A group of teenagers, including R.A.V., made a cross and burned it in the yard of an African-American family. They were charged by the City of St. Paul under its Bias-Motivated Crime Ordinance, which was designed to impose penalties for hate crimes. R.A.V. challenged the ordinance under the First Amendment, arguing that it was overly broad and based on the content of speech. While the trial court agreed, the state Supreme Court reversed on the grounds that the ordinance was defined in a way that limited its scope to "fighting words." (These are a categorical exception to First Amendment protection.) The state Supreme Court also ruled that, while the ordinance was content-based, it was not unconstitutional for that reason because it met the strict scrutiny standard. It found that the government had a compelling interest in protecting public safety and that this ordinance was a sufficiently narrowly tailored way to achieve this goal.
Is the ordinance overly broad and impermissibly content-based in violation of the First Amendment free speech clause?

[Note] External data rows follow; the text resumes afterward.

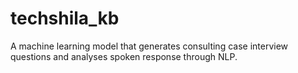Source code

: # techshila_kb
A machine learning model that generates consulting case interview questions and analyses spoken response through NLP.  
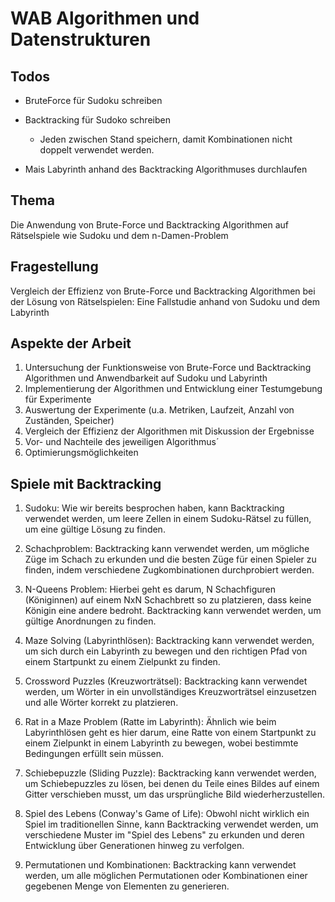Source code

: # WAB Algorithmen und Datenstrukturen 

## Todos

- BruteForce für Sudoku schreiben
- Backtracking für Sudoko schreiben
    - Jeden zwischen Stand speichern, damit Kombinationen nicht doppelt verwendet werden.

- Mais Labyrinth anhand des Backtracking Algorithmuses durchlaufen


## Thema
Die Anwendung von Brute-Force und Backtracking Algorithmen auf Rätselspiele wie Sudoku und dem n-Damen-Problem

## Fragestellung
Vergleich der Effizienz von Brute-Force und Backtracking Algorithmen bei der Lösung von Rätselspielen: Eine Fallstudie anhand von Sudoku und dem Labyrinth

## Aspekte der Arbeit
1. Untersuchung der Funktionsweise von Brute-Force und Backtracking Algorithmen und Anwendbarkeit auf Sudoku und Labyrinth
1. Implementierung der Algorithmen und Entwicklung einer Testumgebung für Experimente
1. Auswertung der Experimente (u.a. Metriken, Laufzeit, Anzahl von Zuständen, Speicher)
1. Vergleich der Effizienz der Algorithmen mit Diskussion der Ergebnisse
1. Vor- und Nachteile des jeweiligen Algorithmus´
1. Optimierungsmöglichkeiten

## Spiele mit Backtracking
1. Sudoku: Wie wir bereits besprochen haben, kann Backtracking verwendet werden, um leere Zellen in einem Sudoku-Rätsel zu füllen, um eine gültige Lösung zu finden.

1. Schachproblem: Backtracking kann verwendet werden, um mögliche Züge im Schach zu erkunden und die besten Züge für einen Spieler zu finden, indem verschiedene Zugkombinationen durchprobiert werden.

1. N-Queens Problem: Hierbei geht es darum, N Schachfiguren (Königinnen) auf einem NxN Schachbrett so zu platzieren, dass keine Königin eine andere bedroht. Backtracking kann verwendet werden, um gültige Anordnungen zu finden.

1. Maze Solving (Labyrinthlösen): Backtracking kann verwendet werden, um sich durch ein Labyrinth zu bewegen und den richtigen Pfad von einem Startpunkt zu einem Zielpunkt zu finden.

1. Crossword Puzzles (Kreuzworträtsel): Backtracking kann verwendet werden, um Wörter in ein unvollständiges Kreuzworträtsel einzusetzen und alle Wörter korrekt zu platzieren.

1. Rat in a Maze Problem (Ratte im Labyrinth): Ähnlich wie beim Labyrinthlösen geht es hier darum, eine Ratte von einem Startpunkt zu einem Zielpunkt in einem Labyrinth zu bewegen, wobei bestimmte Bedingungen erfüllt sein müssen.

1. Schiebepuzzle (Sliding Puzzle): Backtracking kann verwendet werden, um Schiebepuzzles zu lösen, bei denen du Teile eines Bildes auf einem Gitter verschieben musst, um das ursprüngliche Bild wiederherzustellen.

1. Spiel des Lebens (Conway's Game of Life): Obwohl nicht wirklich ein Spiel im traditionellen Sinne, kann Backtracking verwendet werden, um verschiedene Muster im "Spiel des Lebens" zu erkunden und deren Entwicklung über Generationen hinweg zu verfolgen.

1. Permutationen und Kombinationen: Backtracking kann verwendet werden, um alle möglichen Permutationen oder Kombinationen einer gegebenen Menge von Elementen zu generieren.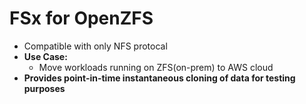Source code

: 
# FSx for OpenZFS

- Compatible with only NFS protocal
- **Use Case:**
	- Move workloads running on ZFS(on-prem) to AWS cloud
- **Provides point-in-time instantaneous cloning of data for testing purposes**
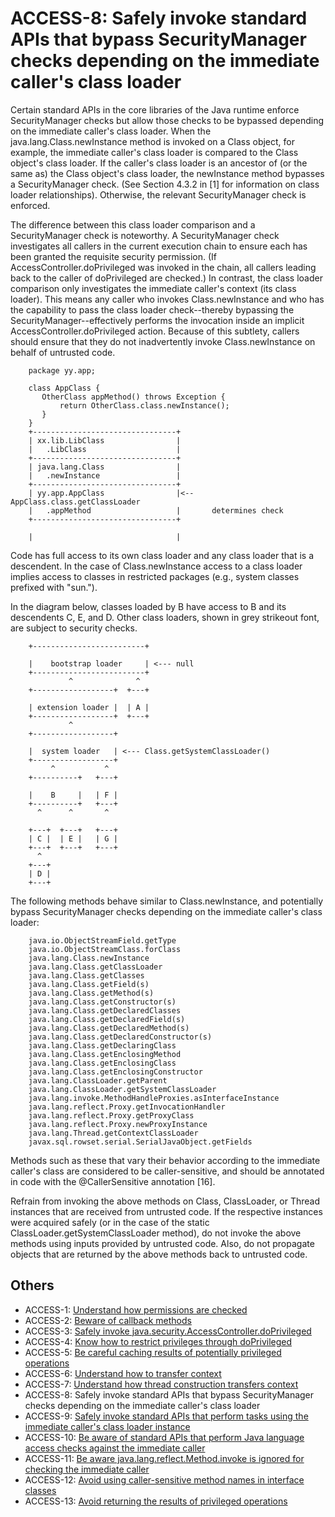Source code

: # ACCESS-8: Safely invoke standard APIs that bypass SecurityManager checks depending on the immediate caller's class loader
Certain standard APIs in the core libraries of the Java runtime enforce SecurityManager checks but allow those checks to be bypassed depending on the immediate caller's class loader. When the java.lang.Class.newInstance method is invoked on a Class object, for example, the immediate caller's class loader is compared to the Class object's class loader. If the caller's class loader is an ancestor of (or the same as) the Class object's class loader, the newInstance method bypasses a SecurityManager check. (See Section 4.3.2 in [1] for information on class loader relationships). Otherwise, the relevant SecurityManager check is enforced.

The difference between this class loader comparison and a SecurityManager check is noteworthy. A SecurityManager check investigates all callers in the current execution chain to ensure each has been granted the requisite security permission. (If AccessController.doPrivileged was invoked in the chain, all callers leading back to the caller of doPrivileged are checked.) In contrast, the class loader comparison only investigates the immediate caller's context (its class loader). This means any caller who invokes Class.newInstance and who has the capability to pass the class loader check--thereby bypassing the SecurityManager--effectively performs the invocation inside an implicit AccessController.doPrivileged action. Because of this subtlety, callers should ensure that they do not inadvertently invoke Class.newInstance on behalf of untrusted code.

        package yy.app;

        class AppClass {
           OtherClass appMethod() throws Exception {
               return OtherClass.class.newInstance();
           }
        }
        +--------------------------------+
        | xx.lib.LibClass                |
        |   .LibClass                    |
        +--------------------------------+
        | java.lang.Class                |
        |   .newInstance                 |
        +--------------------------------+
        | yy.app.AppClass                |<-- AppClass.class.getClassLoader
        |   .appMethod                   |       determines check
        +--------------------------------+

        |                                |
Code has full access to its own class loader and any class loader that is a descendent. In the case of Class.newInstance access to a class loader implies access to classes in restricted packages (e.g., system classes prefixed with "sun.").

In the diagram below, classes loaded by B have access to B and its descendents C, E, and D. Other class loaders, shown in grey strikeout font, are subject to security checks.

        +-------------------------+

        |    bootstrap loader     | <--- null
        +-------------------------+
                 ^              ^
        +------------------+  +---+

        | extension loader |  | A |
        +------------------+  +---+
                 ^
        +------------------+

        |  system loader   | <--- Class.getSystemClassLoader()
        +------------------+
             ^           ^
        +----------+   +---+

        |    B     |   | F |
        +----------+   +---+
          ^      ^       ^

        +---+  +---+   +---+
        | C |  | E |   | G |                
        +---+  +---+   +---+
          ^
        +---+
        | D |
        +---+

The following methods behave similar to Class.newInstance, and potentially bypass SecurityManager checks depending on the immediate caller's class loader:

        java.io.ObjectStreamField.getType
        java.io.ObjectStreamClass.forClass
        java.lang.Class.newInstance
        java.lang.Class.getClassLoader
        java.lang.Class.getClasses
        java.lang.Class.getField(s)
        java.lang.Class.getMethod(s)
        java.lang.Class.getConstructor(s)
        java.lang.Class.getDeclaredClasses
        java.lang.Class.getDeclaredField(s)
        java.lang.Class.getDeclaredMethod(s)
        java.lang.Class.getDeclaredConstructor(s)
        java.lang.Class.getDeclaringClass
        java.lang.Class.getEnclosingMethod
        java.lang.Class.getEnclosingClass
        java.lang.Class.getEnclosingConstructor
        java.lang.ClassLoader.getParent
        java.lang.ClassLoader.getSystemClassLoader
        java.lang.invoke.MethodHandleProxies.asInterfaceInstance
        java.lang.reflect.Proxy.getInvocationHandler
        java.lang.reflect.Proxy.getProxyClass
        java.lang.reflect.Proxy.newProxyInstance
        java.lang.Thread.getContextClassLoader
        javax.sql.rowset.serial.SerialJavaObject.getFields
		
Methods such as these that vary their behavior according to the immediate caller's class are considered to be caller-sensitive, and should be annotated in code with the @CallerSensitive annotation [16].

Refrain from invoking the above methods on Class, ClassLoader, or Thread instances that are received from untrusted code. If the respective instances were acquired safely (or in the case of the static ClassLoader.getSystemClassLoader method), do not invoke the above methods using inputs provided by untrusted code. Also, do not propagate objects that are returned by the above methods back to untrusted code.


## Others
 - ACCESS-1: [Understand how permissions are checked](../g91)
 - ACCESS-2: [Beware of callback methods](../g92)
 - ACCESS-3: [Safely invoke java.security.AccessController.doPrivileged](../g93)
 - ACCESS-4: [Know how to restrict privileges through doPrivileged](../g94)
 - ACCESS-5: [Be careful caching results of potentially privileged operations](../g95)
 - ACCESS-6: [Understand how to transfer context](../g96)
 - ACCESS-7: [Understand how thread construction transfers context](../g97)
 - ACCESS-8: Safely invoke standard APIs that bypass SecurityManager checks depending on the immediate caller's class loader
 - ACCESS-9: [Safely invoke standard APIs that perform tasks using the immediate caller's class loader instance](../g99)
 - ACCESS-10: [Be aware of standard APIs that perform Java language access checks against the immediate caller](../g910)
 - ACCESS-11: [Be aware java.lang.reflect.Method.invoke is ignored for checking the immediate caller](../g911)
 - ACCESS-12: [Avoid using caller-sensitive method names in interface classes](../g912)
 - ACCESS-13: [Avoid returning the results of privileged operations](../g913)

Majority (9): Obscenity, defamation, and fighting words are categorical exceptions to the First Amendment because of their content. While this ordinance may extend only to fighting words, it distinguishes among types of fighting words according to their content. It is limited to fighting words that insult or incite violence on the basis of race, religion, or gender. The city may not constitutionally impose special penalties on speakers who discuss certain subjects, so the statute is void in its entirety. There are other ways to punish a defendant for the admittedly reprehensible behavior of cross burning.
The ordinance is unconstitutional because it extends beyond fighting words to expression protected by the First Amendment. There was no need to create a new "underbreadth" rule and find that a rule is impermissible because it does not criminalize enough speech.
The outcome in this case was properly reached because the ordinance is overly broad and extends to protected speech. The strict scrutiny that usually applies to content-based regulations seemed to be used in an overly lenient manner here, though.
Minority (0): None (unaninmous decision)
This is a content-specific regulation, which almost always will be invalidated based on vagueness and overbreadth. It is possible to interpret it as applying only to fighting words, but even that context does not remove the problem of its content-specific nature, which would make it unconstitutional regardless.